== Textauszug ==
○ ○ ○
Nun hat die Politik die Gedanken des Bundesverfassungsgerichts aufgegriffen und in einem ersten Eckpunktepapier dargelegt, wie sie sich das künftige Erbschaftsteuerrecht vorstellen könnte. Diese Überlegungen weichen erheblich verschärfend von den verfassungsrechtlichen Ausgangsprämissen ab. Werden diese Überlegungen zum Gesetz, ist eine generelle Steuermehrbelastung vorprogrammiert! Es dürfte daher in vielen Fällen, in denen ohnehin bereits Nachfolgeüberlegungen angestellt worden sind, kurzfristiger Handlungsbedarf bestehen, um diese zukünftig aller Voraussicht nach höhere Liquiditätsbelastung bei der Unternehmensnachfolge zu vermeiden.

So sieht das Eckpunktepapier zunächst vor, dass die Lohnsummenregelung bei allen Betrieben greifen soll, deren Wert größer als 1 Mio. EUR ist (bisher: Betriebe mit mehr als 20 Mitarbeiter). Auf den ersten Blick hört sich das viel an. Betrachtet man aber die derzeit gültigen Bewertungsmaßstäbe des Steuerrechts, wird ein solcher Wert schon bei einem nachhaltig erzielbaren Gewinn von rund 55 TEUR im Jahr erreicht werden. Gerade kleine Handwerksbetriebe mit weniger als 20 Mitarbeitern müssen damit rechnen, zukünftig ebenfalls verpflichtet zu werden, die durchschnittliche Lohnsumme der vergangenen 5 Jahre im Großen und Ganzen über die nächsten 5 Jahre (bzw. über 7 Jahre im Fall der Nulloption) einzuhalten. Das kann gerade bei Unternehmen mit sehr wenigen Beschäftigten zum echten Problem werden, was wiederum eine steuerliche Mehrbelastung zur Folge haben könnte.

Ausgehend von der im Erbschaftsteuerrecht gängigen Bewertung nach dem vereinfachten Ertragswertverfahren, nach der der nachhaltig erzielbare Gewinn mit einem Faktor von (derzeit) 18,2 multipliziert wird (!), scheint auch die vom Gesetzgeber geplante Grenze für die Bedürfnisprüfung für „Groß“-Unternehmen niedrig zu sein. Diese Grenze soll darüber entscheiden, ob ein Unternehmen steuerliche Privilegierungen in Anspruch nehmen kann oder nicht. Der Gesetzgeber möchte insoweit eine Freigrenze einführen (anders: Freibetrag – ist derzeit nicht gewollt), die bei 20 Mio. EUR pro Erwerb liegt. Bis dahin können operative Betriebsvermögen ohne weiteres – bei Einhaltung der übrigen Voraussetzungen – erbschaft- und schenkungsteuerprivilegiert übertragen werden. Bei Unternehmenserwerben mit einem größeren Wert hingegen soll die Bedürfnisprüfung dazu führen, dass unter anderem durch Einbeziehung von Privatvermögen des Empfängers (Beschenkter oder Erbe) hieraus bis zu 50 % der insoweit ohne Begünstigung anfallenden Steuer bezahlt werden müssen. Inwieweit solche Überlegungen (wiederum) verfassungsrechtlich hingenommen werden müssen, erscheint durchaus diskussionswürdig.
○ ○ ○
== Datensätze ==
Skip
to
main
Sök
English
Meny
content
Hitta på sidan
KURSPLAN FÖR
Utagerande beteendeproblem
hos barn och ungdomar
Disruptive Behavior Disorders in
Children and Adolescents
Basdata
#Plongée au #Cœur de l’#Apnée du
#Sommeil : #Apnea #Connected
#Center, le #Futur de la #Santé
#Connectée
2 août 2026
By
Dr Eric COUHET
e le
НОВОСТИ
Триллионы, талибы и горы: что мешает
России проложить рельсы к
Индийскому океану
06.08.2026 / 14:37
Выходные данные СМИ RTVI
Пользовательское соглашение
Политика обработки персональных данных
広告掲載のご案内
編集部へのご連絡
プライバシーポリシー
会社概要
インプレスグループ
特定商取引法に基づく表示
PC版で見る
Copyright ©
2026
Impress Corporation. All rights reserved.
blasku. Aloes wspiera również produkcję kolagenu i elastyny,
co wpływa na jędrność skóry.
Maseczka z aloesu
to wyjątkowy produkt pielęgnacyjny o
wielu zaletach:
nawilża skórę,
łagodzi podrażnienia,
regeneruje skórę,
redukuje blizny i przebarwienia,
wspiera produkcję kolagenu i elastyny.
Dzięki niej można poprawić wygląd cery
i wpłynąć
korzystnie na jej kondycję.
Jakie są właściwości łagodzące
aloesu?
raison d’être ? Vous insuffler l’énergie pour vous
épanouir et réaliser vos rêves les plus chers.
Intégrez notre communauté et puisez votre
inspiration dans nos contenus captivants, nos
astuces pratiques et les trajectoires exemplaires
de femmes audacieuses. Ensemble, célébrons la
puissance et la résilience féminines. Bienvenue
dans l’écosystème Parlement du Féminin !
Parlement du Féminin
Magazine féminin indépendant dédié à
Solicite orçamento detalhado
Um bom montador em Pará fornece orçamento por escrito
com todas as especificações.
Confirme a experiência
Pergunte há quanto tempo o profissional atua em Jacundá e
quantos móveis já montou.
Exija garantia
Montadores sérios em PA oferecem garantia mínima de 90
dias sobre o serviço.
○ ○ ○
== Aufgabe 1 ==
Ab welchem Betriebswert soll nach dem Eckpunktepapier, wie es im Textauszug beschrieben wird, die Lohnsummenregelung greifen?
== Aufgabe 2 ==
Schreiben Sie aus dem Textauszug die Passage ab, die mit den Worten „Nun hat die“ beginnt und nach den Worten „Unternehmensnachfolge zu vermeiden.“ endet.
Die Datensätze stammen aus einer anderen Quelle als der Textauszug.

== Ihre Antwort 1 ==
Bei allen Betrieben, deren Wert größer als 1 Mio. EUR ist.

== Ihre Antwort 2 ==
Nun hat die Politik die Gedanken des Bundesverfassungsgerichts aufgegriffen und in einem ersten Eckpunktepapier dargelegt, wie sie sich das künftige Erbschaftsteuerrecht vorstellen könnte. Diese Überlegungen weichen erheblich verschärfend von den verfassungsrechtlichen Ausgangsprämissen ab. Werden diese Überlegungen zum Gesetz, ist eine generelle Steuermehrbelastung vorprogrammiert! Es dürfte daher in vielen Fällen, in denen ohnehin bereits Nachfolgeüberlegungen angestellt worden sind, kurzfristiger Handlungsbedarf bestehen, um diese zukünftig aller Voraussicht nach höhere Liquiditätsbelastung bei der Unternehmensnachfolge zu vermeiden.